## Task goal
In the accounting text, what trial balance for land does it give for 2019?

## Extracted text
Question

In: Accounting

1)The trial balance for unearned compensation for 2018 is 15,000 and 2019 is 5,000. What would...

1)The trial balance for unearned compensation for 2018 is 15,000 and 2019 is 5,000. What would the journal entry look like for this problem?

2)The trial balance for land in 2018 is 100,000 and 2019 is 232,000. What would the journal entry look like for this problem if it is paid with cash?

3)The trial balance for Plant Assets in 2018 is 555,000 and 2019 is 783,072. What would the journal entry look like for this problem if the

trial balance reports A/D of 250,000 in 2018 and in 2019 is 275,000? There is also a trial balance in 2018 of 70,000 and in 2019 of 238,072 for Notes Payable.

Solutions

Expert Solution

Solution:

1)

[Stored items from a collection]
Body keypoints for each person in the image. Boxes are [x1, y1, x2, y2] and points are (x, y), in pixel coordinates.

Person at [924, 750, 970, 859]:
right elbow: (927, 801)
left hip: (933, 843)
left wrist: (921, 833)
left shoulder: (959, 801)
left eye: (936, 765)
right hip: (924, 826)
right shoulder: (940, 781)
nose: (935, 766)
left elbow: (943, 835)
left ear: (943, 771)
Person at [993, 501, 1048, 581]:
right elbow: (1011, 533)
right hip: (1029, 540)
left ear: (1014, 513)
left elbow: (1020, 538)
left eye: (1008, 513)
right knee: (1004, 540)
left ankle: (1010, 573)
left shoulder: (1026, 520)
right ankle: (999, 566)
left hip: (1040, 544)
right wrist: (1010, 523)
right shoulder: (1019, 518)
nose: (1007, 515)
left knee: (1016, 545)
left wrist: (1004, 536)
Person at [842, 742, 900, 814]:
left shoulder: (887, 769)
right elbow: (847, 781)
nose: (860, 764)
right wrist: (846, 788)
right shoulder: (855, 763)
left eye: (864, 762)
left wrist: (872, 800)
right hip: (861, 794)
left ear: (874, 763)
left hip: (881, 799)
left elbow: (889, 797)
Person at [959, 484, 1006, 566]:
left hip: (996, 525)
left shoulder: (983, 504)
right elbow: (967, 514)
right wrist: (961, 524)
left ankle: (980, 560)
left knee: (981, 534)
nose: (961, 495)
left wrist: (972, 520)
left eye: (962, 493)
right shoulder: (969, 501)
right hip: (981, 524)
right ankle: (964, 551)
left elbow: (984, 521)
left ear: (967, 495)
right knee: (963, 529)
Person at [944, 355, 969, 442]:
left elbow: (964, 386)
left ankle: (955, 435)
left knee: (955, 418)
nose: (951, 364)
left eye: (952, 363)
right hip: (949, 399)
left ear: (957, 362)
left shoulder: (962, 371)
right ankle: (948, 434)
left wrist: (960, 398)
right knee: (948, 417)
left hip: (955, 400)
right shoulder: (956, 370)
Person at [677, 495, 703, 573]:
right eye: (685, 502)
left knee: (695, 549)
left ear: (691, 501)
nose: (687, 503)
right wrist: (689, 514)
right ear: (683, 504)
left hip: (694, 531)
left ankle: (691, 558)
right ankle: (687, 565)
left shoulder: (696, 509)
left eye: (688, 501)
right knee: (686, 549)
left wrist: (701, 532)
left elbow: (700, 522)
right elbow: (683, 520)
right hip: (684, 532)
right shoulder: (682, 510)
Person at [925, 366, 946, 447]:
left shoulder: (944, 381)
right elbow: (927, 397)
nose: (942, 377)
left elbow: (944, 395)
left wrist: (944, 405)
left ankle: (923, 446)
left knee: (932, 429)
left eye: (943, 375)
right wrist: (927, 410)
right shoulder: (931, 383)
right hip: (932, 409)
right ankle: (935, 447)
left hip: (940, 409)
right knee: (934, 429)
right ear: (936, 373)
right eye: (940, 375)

## Reply
232,000